Animée par Armelle Solelhac, qui cite la personnalisation de masse comme essentielle pour l’avenir du tourisme, cette table ronde invitait trois professionnels à témoigner de leurs usages des datas touristiques.
Si chaque destination touristique dispose d’un potentiel de données clients, encore faut-il savoir les manipuler et avec quels objectifs ? La question du temps à consacrer à la modélisation de ces datas est importante, mais pour Pierre-Louis Buraux (Apollo Plus), le travail de segmentation (géographique, distance domicile/travail, famille…) est primordial. L’analyse de certains paramètres permet d’anticiper les comportements de la clientèle comme le moment du départ, les prix critiques (particulièrement utiles dans un contexte inflationniste), ou le panier moyen. Pour Kelly Pawlak, la présidente de la NSAA, l’observation des datas permet à la fois de révéler des points noirs dans le parcours client et de se donner les moyens de les résoudre. En Suisse, après le lancement réussi d’un forfait commun destiné à résoudre la perte de clients, Sébastien Traveletti (Magic Mountain Coopération) évoque désormais une stratégie de volume, combinée à un objectif : maintenir le revenu moyen par visite. Le Magic Pass a permis d’accroître le nombre de journées skiées, et donc de dépenses associées une fois en station. Le défi consiste à inciter les détenteurs du Magic Pass (dont 80 % achetés en ligne) à renouveler leur sésame pour retourner arpenter les montagnes suisses l’année suivante.
Le levier de l’émotion client
Mais dans cette économie de masse, les représentants du marché américain et suisse s’accordent sur l’utilité des datas combinées aux réseaux sociaux pour créer les passerelles entre de petits domaines skiables, à proximité des bassins urbains, et les destinations plus importantes, deux typologies de stations qui séduisent une nouvelle génération de skieurs, plus enclins au changement et à la découverte.
Mais travailler la data permet aussi de déceler des tendances de consommation bien plus nuancées qu’un phénomène comme l’inflation. Sur ce sujet, Kelly Pawlak cite les milliers de sondages menés auprès des clients qui révèlent que les NPS (net promoter scores, qui évaluent la probabilité de recommandation d’une marque, d’un produit ou d’un service) sont basés sur les émotions, ce qui relève de l’expérience personnelle, tout comme 70 % de nos pensées et décisions. Le recours aux datas permet donc de réaliser ce travail crucial qu’est la satisfaction client. C’est aussi sur cette base émotionnelle que repose pour partie le développement de la communauté de fans du Magic Pass : Sébastien Traveletti souligne l’évolution du dialogue avec la clientèle, qui vise désormais l’amélioration d’un produit qui semble appartenir autant aux clients qu’à son opérateur, Magic Mountain Coopération.
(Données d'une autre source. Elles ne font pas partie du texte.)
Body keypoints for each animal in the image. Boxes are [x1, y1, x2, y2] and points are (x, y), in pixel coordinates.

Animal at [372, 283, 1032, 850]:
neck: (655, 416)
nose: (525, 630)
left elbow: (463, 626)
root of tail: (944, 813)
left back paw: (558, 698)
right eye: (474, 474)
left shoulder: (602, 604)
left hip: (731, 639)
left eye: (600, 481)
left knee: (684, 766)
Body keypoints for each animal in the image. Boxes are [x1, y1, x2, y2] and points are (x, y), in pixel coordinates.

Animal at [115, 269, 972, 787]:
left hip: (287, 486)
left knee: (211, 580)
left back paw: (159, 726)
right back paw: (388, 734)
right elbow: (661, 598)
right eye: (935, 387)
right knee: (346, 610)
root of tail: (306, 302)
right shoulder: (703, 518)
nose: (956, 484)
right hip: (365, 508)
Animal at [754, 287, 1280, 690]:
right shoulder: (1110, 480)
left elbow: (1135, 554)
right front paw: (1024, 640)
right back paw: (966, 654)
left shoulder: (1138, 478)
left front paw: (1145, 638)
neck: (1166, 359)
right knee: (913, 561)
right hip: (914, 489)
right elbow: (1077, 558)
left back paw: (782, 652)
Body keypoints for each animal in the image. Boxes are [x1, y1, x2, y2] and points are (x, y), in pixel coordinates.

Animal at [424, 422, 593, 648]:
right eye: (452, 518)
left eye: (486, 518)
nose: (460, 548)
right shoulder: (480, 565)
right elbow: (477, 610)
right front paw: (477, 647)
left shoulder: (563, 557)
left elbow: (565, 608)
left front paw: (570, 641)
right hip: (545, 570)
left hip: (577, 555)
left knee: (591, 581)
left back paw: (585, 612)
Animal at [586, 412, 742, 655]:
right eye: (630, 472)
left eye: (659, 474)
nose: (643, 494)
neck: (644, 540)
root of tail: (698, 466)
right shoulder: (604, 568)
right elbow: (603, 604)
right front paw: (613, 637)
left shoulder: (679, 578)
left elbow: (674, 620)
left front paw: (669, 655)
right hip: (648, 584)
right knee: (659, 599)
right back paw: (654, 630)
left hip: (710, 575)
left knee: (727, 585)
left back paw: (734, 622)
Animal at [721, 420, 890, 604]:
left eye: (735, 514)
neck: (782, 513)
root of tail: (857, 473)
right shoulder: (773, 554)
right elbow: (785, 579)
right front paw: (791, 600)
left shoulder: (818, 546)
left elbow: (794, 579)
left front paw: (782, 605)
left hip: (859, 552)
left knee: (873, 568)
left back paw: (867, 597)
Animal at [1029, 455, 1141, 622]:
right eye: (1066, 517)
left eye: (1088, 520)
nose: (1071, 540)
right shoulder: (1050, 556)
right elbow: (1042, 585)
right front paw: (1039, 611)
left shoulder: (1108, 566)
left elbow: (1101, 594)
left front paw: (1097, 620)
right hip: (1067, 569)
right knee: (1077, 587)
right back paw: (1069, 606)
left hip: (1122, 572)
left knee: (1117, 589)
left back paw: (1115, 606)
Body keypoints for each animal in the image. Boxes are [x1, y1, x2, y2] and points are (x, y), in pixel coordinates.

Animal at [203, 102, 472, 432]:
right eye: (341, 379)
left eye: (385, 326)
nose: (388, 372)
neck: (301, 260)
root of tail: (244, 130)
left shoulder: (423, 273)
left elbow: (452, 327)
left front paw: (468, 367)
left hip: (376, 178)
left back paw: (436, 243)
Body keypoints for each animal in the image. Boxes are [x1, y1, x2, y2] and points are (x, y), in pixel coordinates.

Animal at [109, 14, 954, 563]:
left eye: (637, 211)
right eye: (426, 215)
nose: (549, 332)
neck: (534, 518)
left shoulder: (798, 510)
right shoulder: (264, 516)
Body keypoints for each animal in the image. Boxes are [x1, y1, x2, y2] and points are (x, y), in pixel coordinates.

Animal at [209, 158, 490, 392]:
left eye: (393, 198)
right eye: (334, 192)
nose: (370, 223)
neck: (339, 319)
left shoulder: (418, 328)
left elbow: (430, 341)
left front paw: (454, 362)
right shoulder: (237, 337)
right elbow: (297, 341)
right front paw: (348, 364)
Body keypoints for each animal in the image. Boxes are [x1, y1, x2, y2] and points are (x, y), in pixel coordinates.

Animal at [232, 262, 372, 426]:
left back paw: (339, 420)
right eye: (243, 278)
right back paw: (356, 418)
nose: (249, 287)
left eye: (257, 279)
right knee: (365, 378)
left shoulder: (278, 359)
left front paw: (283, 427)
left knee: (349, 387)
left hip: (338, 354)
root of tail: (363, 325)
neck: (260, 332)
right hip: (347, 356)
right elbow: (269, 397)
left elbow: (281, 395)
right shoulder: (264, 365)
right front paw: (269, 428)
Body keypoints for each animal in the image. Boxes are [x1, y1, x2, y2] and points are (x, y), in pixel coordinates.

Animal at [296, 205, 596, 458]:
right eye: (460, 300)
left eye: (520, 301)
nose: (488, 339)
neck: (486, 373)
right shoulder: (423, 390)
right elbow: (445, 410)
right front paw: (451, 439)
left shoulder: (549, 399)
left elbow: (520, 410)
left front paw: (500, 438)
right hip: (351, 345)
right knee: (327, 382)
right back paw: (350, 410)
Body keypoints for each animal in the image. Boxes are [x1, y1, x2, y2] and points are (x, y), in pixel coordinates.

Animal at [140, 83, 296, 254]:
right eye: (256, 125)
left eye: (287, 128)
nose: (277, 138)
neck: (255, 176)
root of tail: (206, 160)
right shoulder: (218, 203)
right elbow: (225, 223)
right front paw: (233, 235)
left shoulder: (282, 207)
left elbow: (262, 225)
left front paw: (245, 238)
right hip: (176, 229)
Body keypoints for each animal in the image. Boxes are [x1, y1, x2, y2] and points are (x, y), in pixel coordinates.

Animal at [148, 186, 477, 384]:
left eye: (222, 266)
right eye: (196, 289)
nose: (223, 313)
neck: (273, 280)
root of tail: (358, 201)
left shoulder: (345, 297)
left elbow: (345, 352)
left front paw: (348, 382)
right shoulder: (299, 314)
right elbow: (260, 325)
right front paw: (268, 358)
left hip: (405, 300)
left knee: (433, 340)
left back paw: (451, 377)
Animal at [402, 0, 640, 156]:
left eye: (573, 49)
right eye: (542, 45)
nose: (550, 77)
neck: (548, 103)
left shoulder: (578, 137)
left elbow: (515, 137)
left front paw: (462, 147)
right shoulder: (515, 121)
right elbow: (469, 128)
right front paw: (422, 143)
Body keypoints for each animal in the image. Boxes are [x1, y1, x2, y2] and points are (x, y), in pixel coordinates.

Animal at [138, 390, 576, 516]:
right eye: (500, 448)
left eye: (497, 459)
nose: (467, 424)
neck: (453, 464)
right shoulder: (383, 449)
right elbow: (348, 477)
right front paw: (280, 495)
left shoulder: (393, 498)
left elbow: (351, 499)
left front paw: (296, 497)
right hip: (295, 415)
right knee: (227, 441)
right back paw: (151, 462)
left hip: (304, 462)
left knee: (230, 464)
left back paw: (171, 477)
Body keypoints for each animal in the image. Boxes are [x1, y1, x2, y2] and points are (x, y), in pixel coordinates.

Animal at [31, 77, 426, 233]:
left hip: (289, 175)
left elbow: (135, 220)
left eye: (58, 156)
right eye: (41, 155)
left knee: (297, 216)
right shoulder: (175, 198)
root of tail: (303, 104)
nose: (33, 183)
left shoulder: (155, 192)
Une source de communication
Mentionnant l’exemple d’une station du Massachusetts qui communique ses hauteurs de neige en temps réel grâce aux acquisitions de données GPS, Kelly Pawlak révèle un autre potentiel des datas, celui de la communication. La dirigeante américaine évoque leur emploi pour démystifier fake news ou simples idées reçues en livrant des données factuelles. La NSAA communique ainsi sur la croissance de l’industrie et du nombre de visiteurs en station pour contrer les propos sur la fin du modèle du ski.
Interrogés par l’auditoire sur le sourcing des datas, hormis celles associées aux forfaits de ski, les intervenants ont conclu en citant les données issues de la téléphonie mobile – notamment pour quantifier des phénomènes jusqu’alors difficiles à évaluer, comme les nuitées de résidents secondaires – ou encore les données de transactions, qui doivent être corrélées (timing d’achat, Google Trends, conditions météo…) pour fournir une analyse pertinente et valorisable.